Saturday, January 08, 2011

Atlanta Hawks 108 Indiana Pacers 93

Boxscore

Team
Poss Off Eff eFG% FT Rate OR% TO%
IND 94
0.989
44 24.1
25.6 16
ATL 93 1.161 49.4
29.8
27.3
16.1

The Indiana Pacers are a good defensive team. They entered tonight's game ranked sixth in the league in defensive efficiency. They also match up terribly with the Atlanta Hawks. That latter fact ruled the night as the Hawks put on a clinic of offensive execution to rival their performance in Utah on Wednesday night. The Hawks had exploitable mis-matches all over the floor. Josh Smith (27 points on 18 shots, 6 assists) against Tyler Hansbrough. Al Horford (14 points on 14 shots, 6 assists, no turnovers) against Roy Hibbert. Jamal Crawford (20 points on 15 shots, 4 assists) against TJ Ford. Smith against Danny Granger when Indiana went small.

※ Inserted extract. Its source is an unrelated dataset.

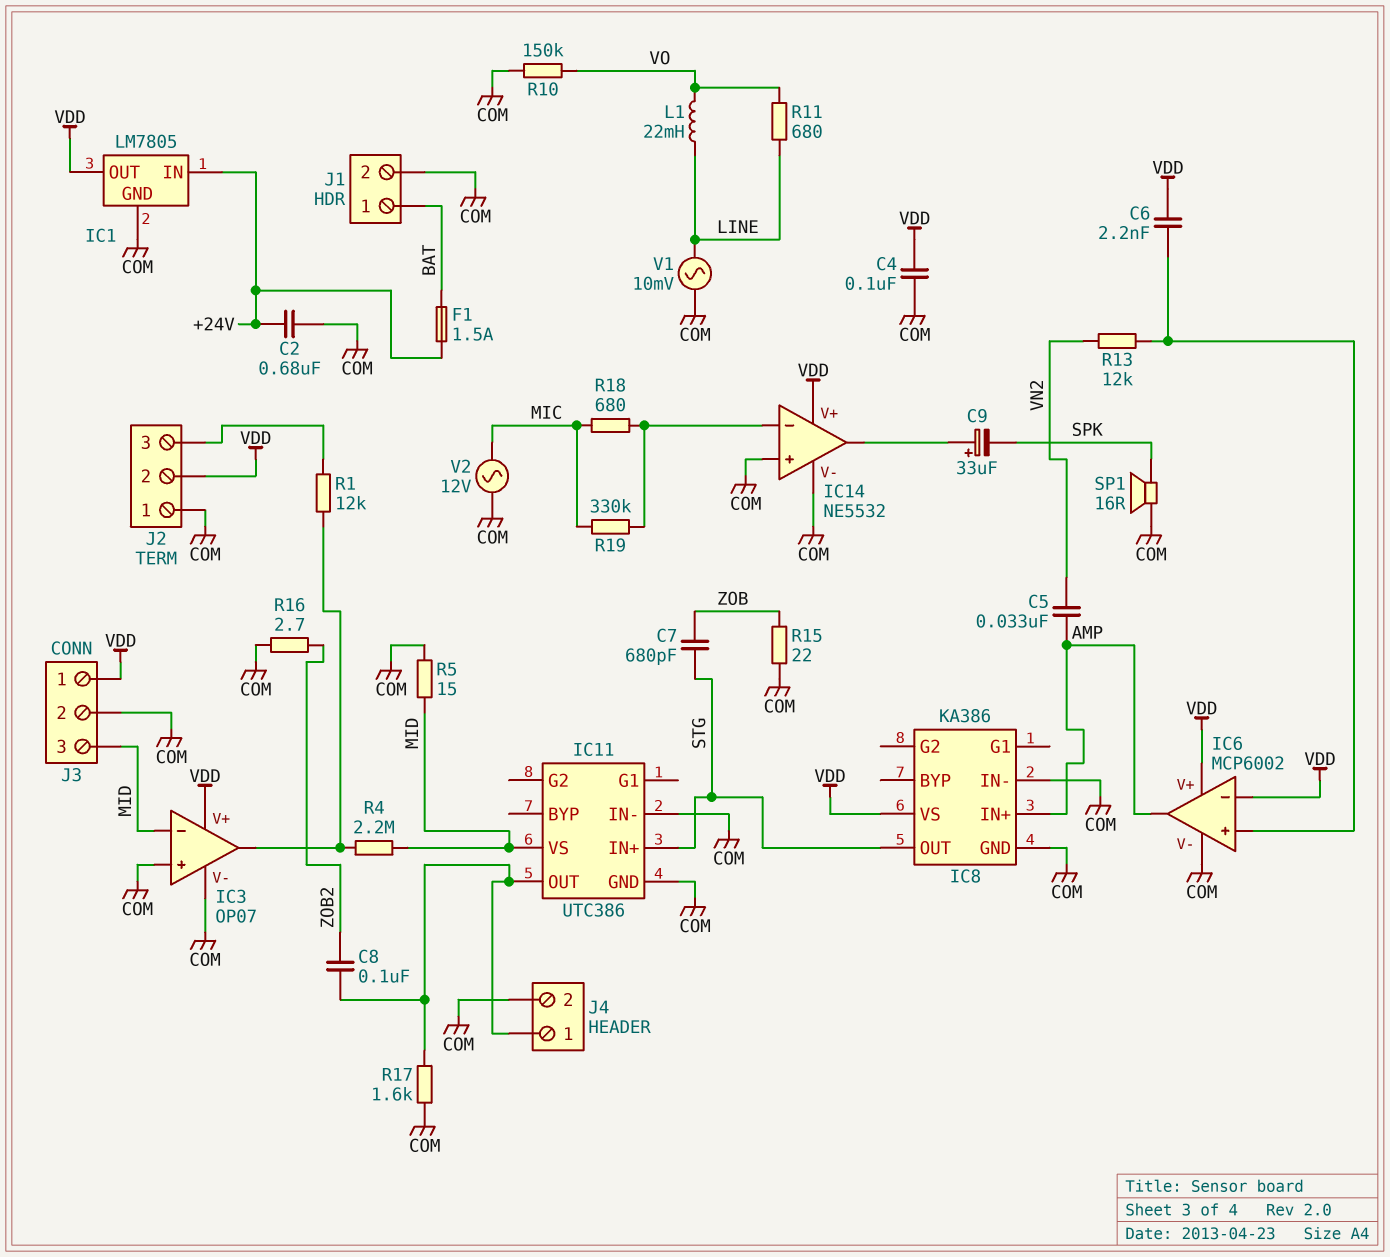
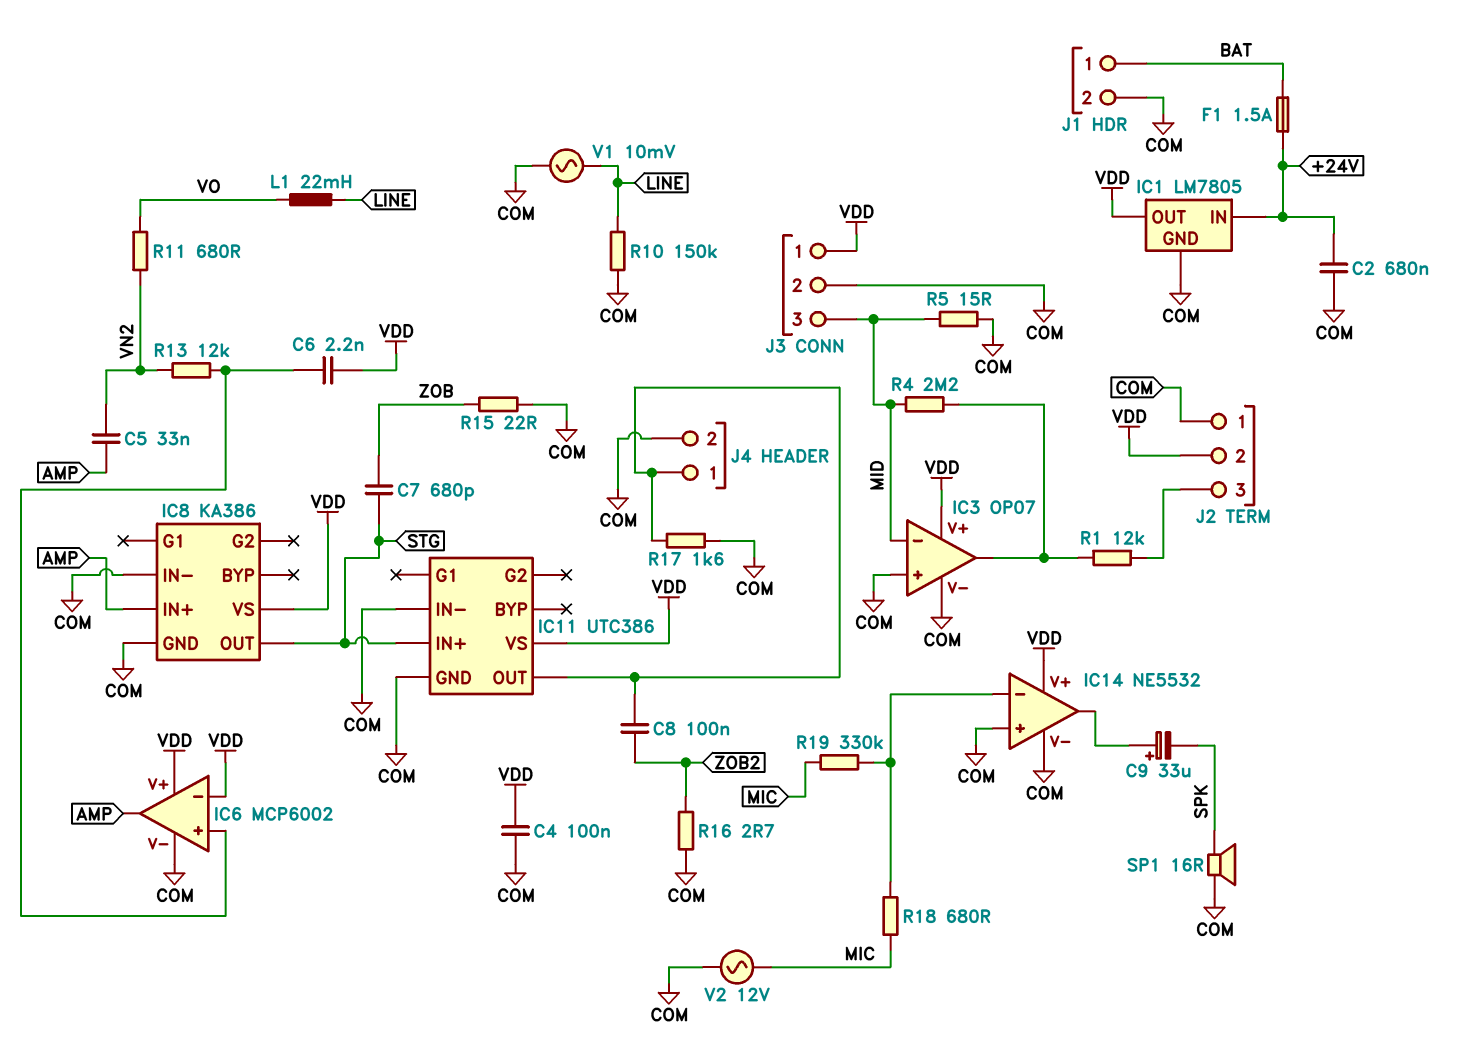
IC11 pin VS: MID -> VDD
R10: 150k (COM, VO) -> 150k (COM, LINE)
R11: 680 (LINE, VO) -> 680 (VN2, VO)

The Hawks' recipe for success was simple. They got the ball to a player in an advantageous position quickly. The player attacked the mis-match immediately. Often, this created a good shot. Even if it did not, it forced the other four Indiana defenders to react and opened up passing lanes. The Hawks did not limit themselves to providing a demonstration on how to exploit matchups, their spacing and ball-movement were impeccable as well. That's how Mike Bibby scored 15 points on just 7 shots and how Joe Johnson looked so perfectly integrated into the offense, scoring 24 points on 19 shots and earning 6 assists.

It's a testament to the ease with which Atlanta did whatever they wanted offensively that, when the quintet of Mike Bibby, Jamal Crawford, Joe Johnson, Josh Smith, and Al Horford exited the game en masse with 3:17 left and the Hawks up 104-85, those five players had scored 100 of Atlanta's 104 points and the Hawks had earned assists 26 of the team's 35 field goals. Indiana could do nothing to force the ball out of the hands of Atlanta's best offensive players.

The Hawks won the game through offensive execution but they put the game away with one sound defensive quarter. Content to outscore the Pacers for a half, the Hawks made a concerted effort to control the pace, limit Indiana's transition opportunities, and force the Pacers to try and score against a set defense. The Hawks committed just two turnovers in the third quarter (both Joe Johnson passes out of bounds, no chance to run off those), grabbed four offensive rebounds, and made a noticeable effort to get back on defense promptly and in numbers. After getting 49 offensive possessions in the first half, Indiana had just 21 offensive possessions to use in the third quarter. Denied easy transition buckets, Indiana's offense was rendered even more impotent than normal and scored just 14 points in the first eleven-and-a-half minutes of the second half, falling behind by 20 points, a margin they never seriously diminished.